Boneyard Tools

JSONL versus JSON and CSV for tabular data

How JSON Lines differs from a JSON array and from CSV, and when converting between them is the right move for exports and logs.

What makes JSONL different from a JSON array

A regular JSON file holds one value, usually an array of objects wrapped in brackets and separated by commas. JSONL drops the wrapper: each line is its own standalone JSON object with no surrounding array and no commas between records. That small change makes JSONL easy to append to, since you can add a line without rewriting the whole file, and easy to stream, since a reader can process one line at a time without loading everything into memory. It is why log pipelines and machine learning datasets so often ship as JSONL rather than one giant array.
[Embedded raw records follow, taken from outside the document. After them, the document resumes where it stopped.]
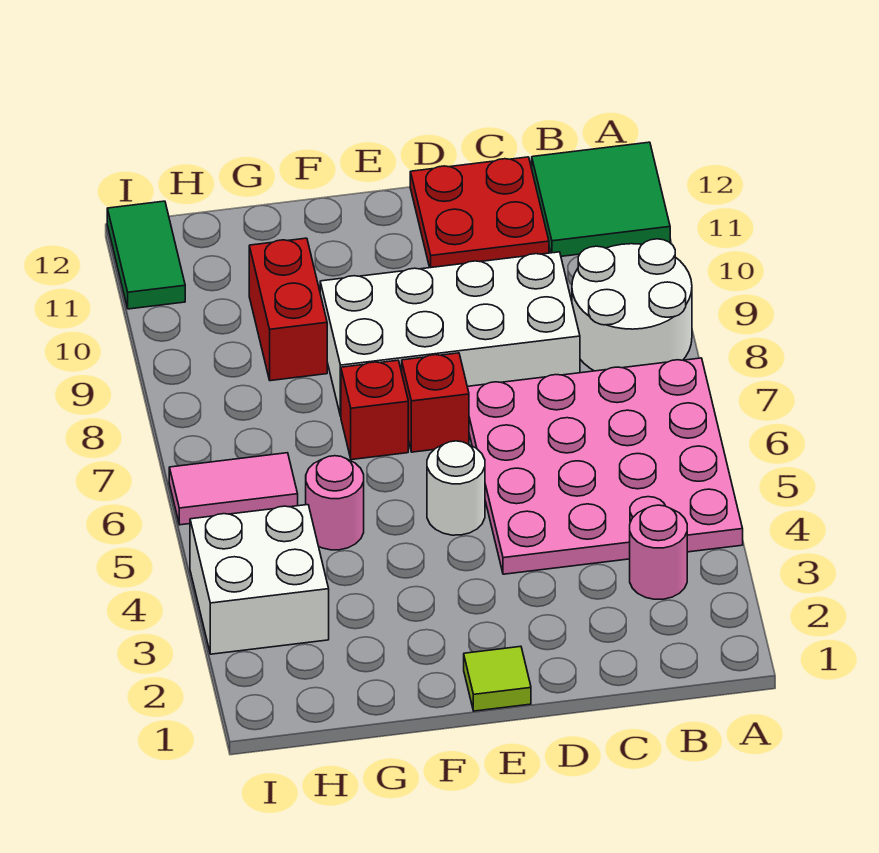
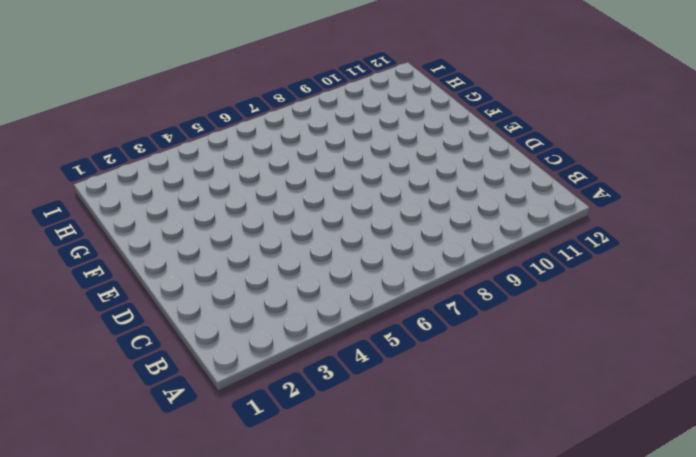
none -> pink plate A4:D7 level 1
none -> white round brick A8:B9 level 1
none -> green tile A11:B12 level 1

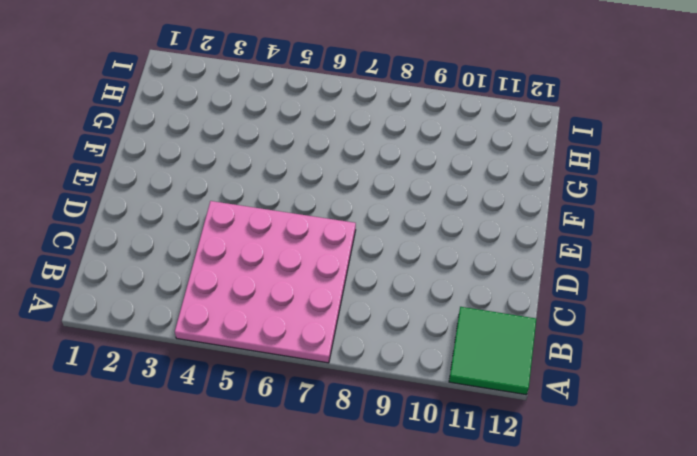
none -> white round brick A8:B9 level 1
none -> pink round brick B3 level 1
none -> white brick C8:F9 level 1

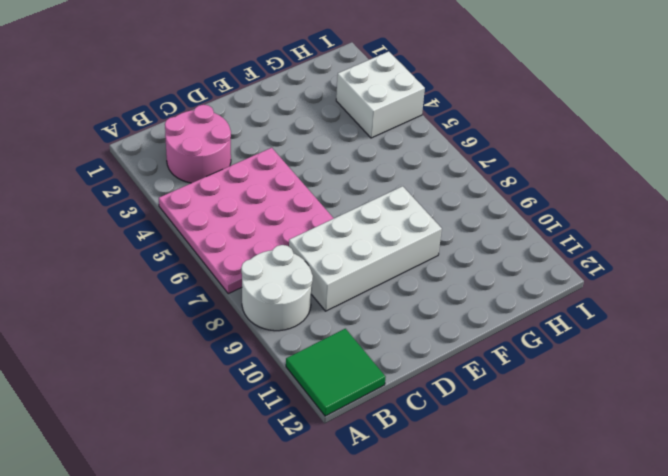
pink round brick B2:C3 level 1 -> pink round brick B3 level 1
none -> red plate C11:D12 level 1
none -> lime tile E1 level 1
none -> white round brick E5 level 1

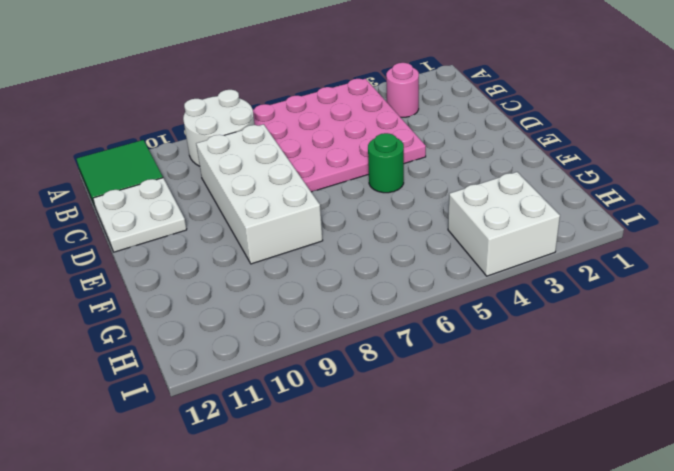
white plate C11:D12 level 1 -> red plate C11:D12 level 1
green round brick E5 level 1 -> white round brick E5 level 1
none -> lime tile E1 level 1
none -> red brick E7 level 1
none -> red brick F7 level 1

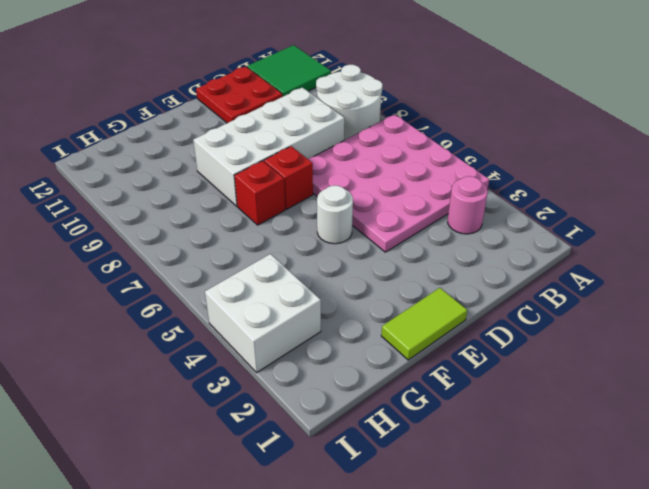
lime tile E1:F1 level 1 -> lime tile E1 level 1
none -> pink round brick G5 level 1
none -> red brick G9:G10 level 1
none -> pink tile H6:I6 level 1

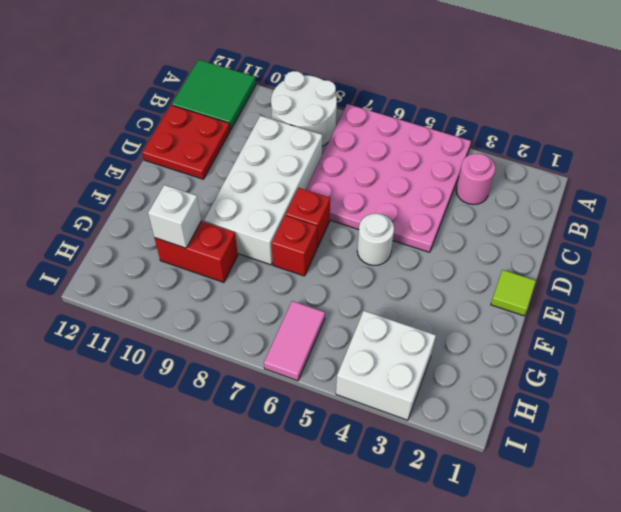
white brick G10 level 2 -> none
none -> pink round brick G5 level 1
none -> green tile I11:I12 level 1

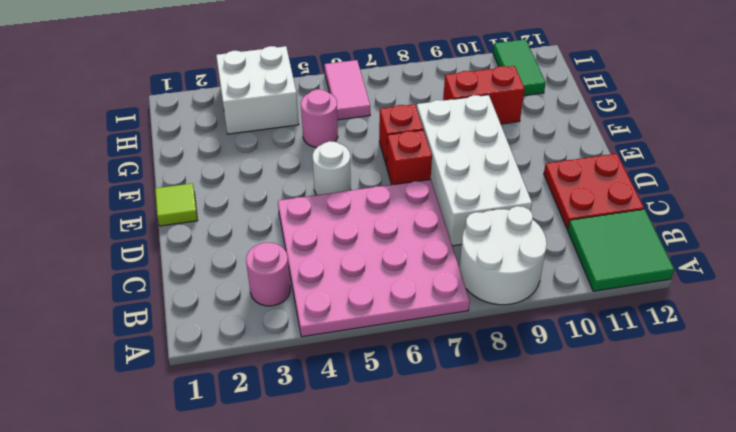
green tile H11:I11 level 1 -> green tile I11:I12 level 1

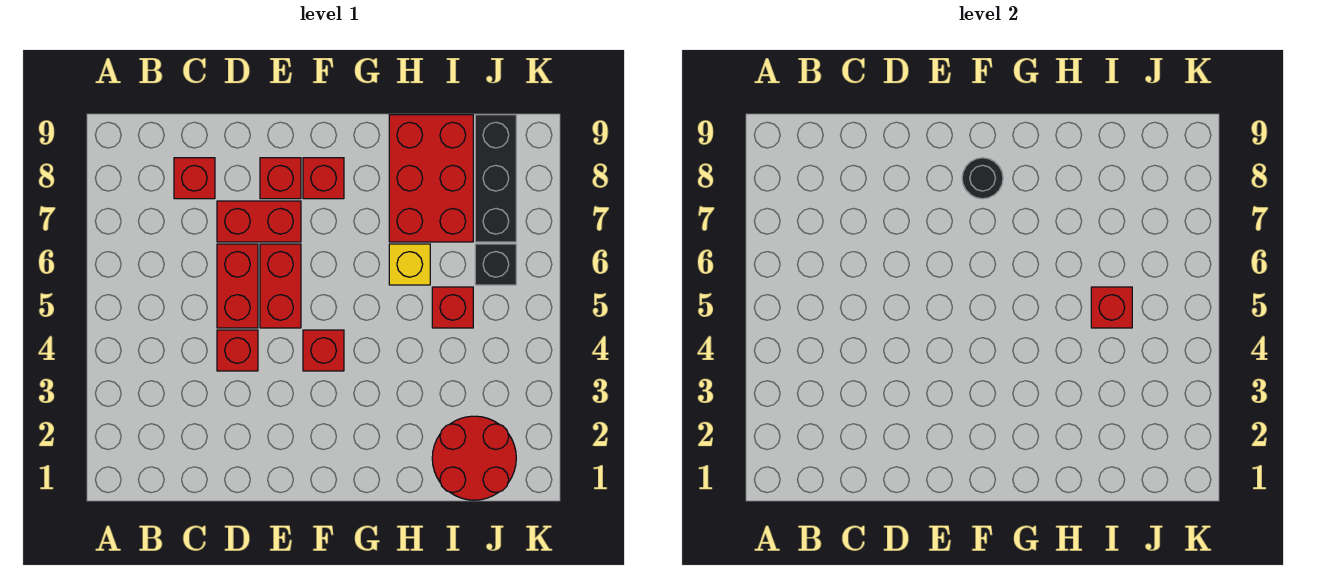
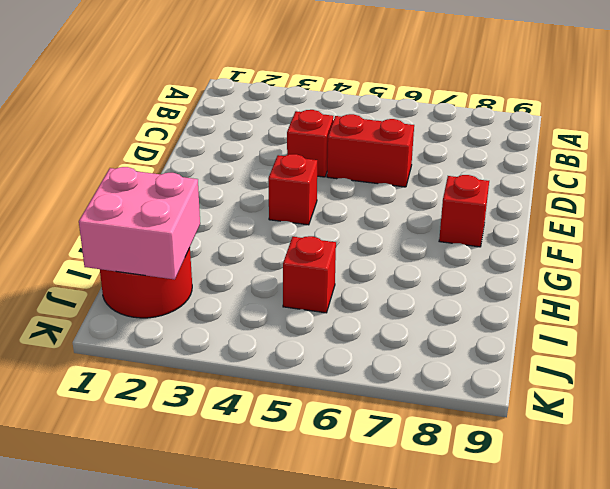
pink brick I1:J2 level 2 -> none
none -> red brick C8 level 1
none -> red brick D7:E7 level 1
none -> red brick E5:E6 level 1

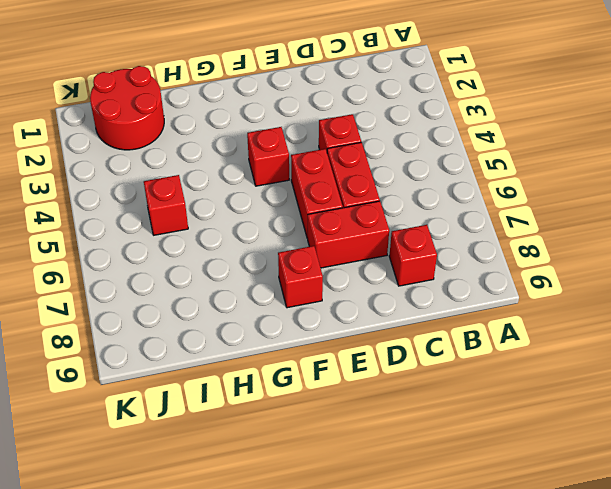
none -> red brick E8 level 1
none -> yellow brick H6 level 1
none -> red brick H7:I9 level 1

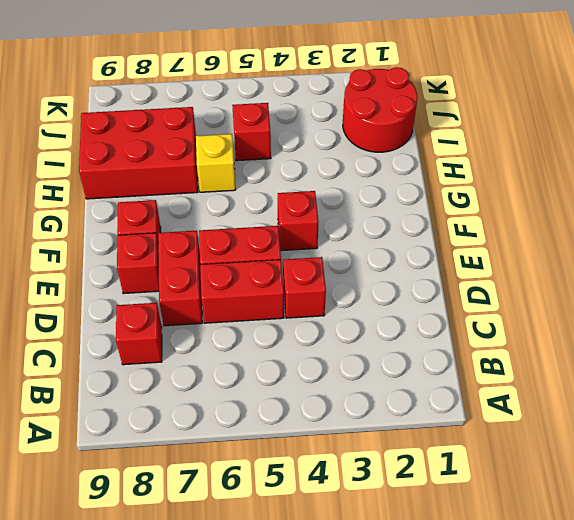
none -> black brick J6 level 1
none -> black brick J7:J9 level 1
none -> black round brick F8 level 2

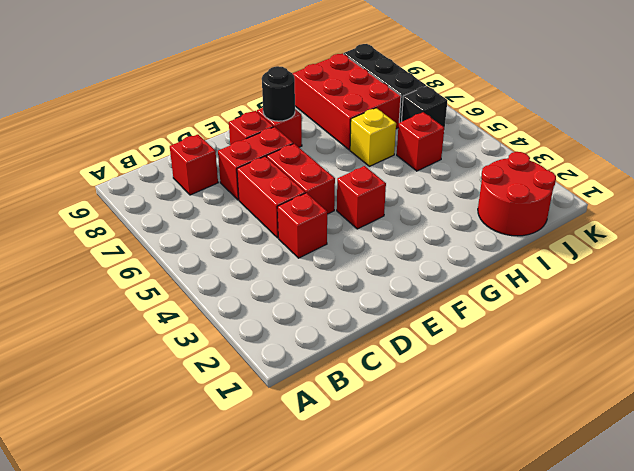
none -> red brick I5 level 2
Why CSV needs a single flat header

CSV is a flat grid of rows and columns, so every record must map onto the same set of columns. JSONL records, by contrast, can each carry a different mix of keys. To bridge that gap this converter scans every line, collects the full set of keys, and uses their union as one shared header. Records that are missing a column get an empty cell there, which keeps every row the same width and prevents columns from drifting out of alignment when you open the file in a spreadsheet.

Handling values that break naive CSV

The characters that most often corrupt a CSV are the comma, the double quote and the newline, because each one has structural meaning in the format. Rather than stripping them, the tool escapes them: a field that contains any of these is surrounded by double quotes, and any quote already inside the field is written twice. This is the quoting rule from RFC 4180, and it lets a value such as Hello, world sit safely in one cell instead of splitting into two.

Round-tripping without losing rows

Switching to CSV to JSONL reverses the process using a proper CSV parser that understands quoted fields, doubled quotes, and embedded newlines, so a value that spans lines is read back as a single cell. The first row is treated as the header and every later row becomes one object. What it cannot recover is type, because CSV stores everything as text, so a number that started life as 42 returns as the string 42. When you need the original types back, keep the JSONL as your source of truth and treat the CSV as a view for spreadsheets.

Frequently asked questions

Should I store data as JSONL or a JSON array?

Use JSONL when you append often or stream records one at a time, such as logs or events. Use a JSON array when you need the whole dataset as a single parseable value.

Why did my number come back as text after a round trip?

CSV has no type system, so every cell is text. Converting CSV to JSONL therefore yields string values. Keep the original JSONL if you need numbers and booleans preserved.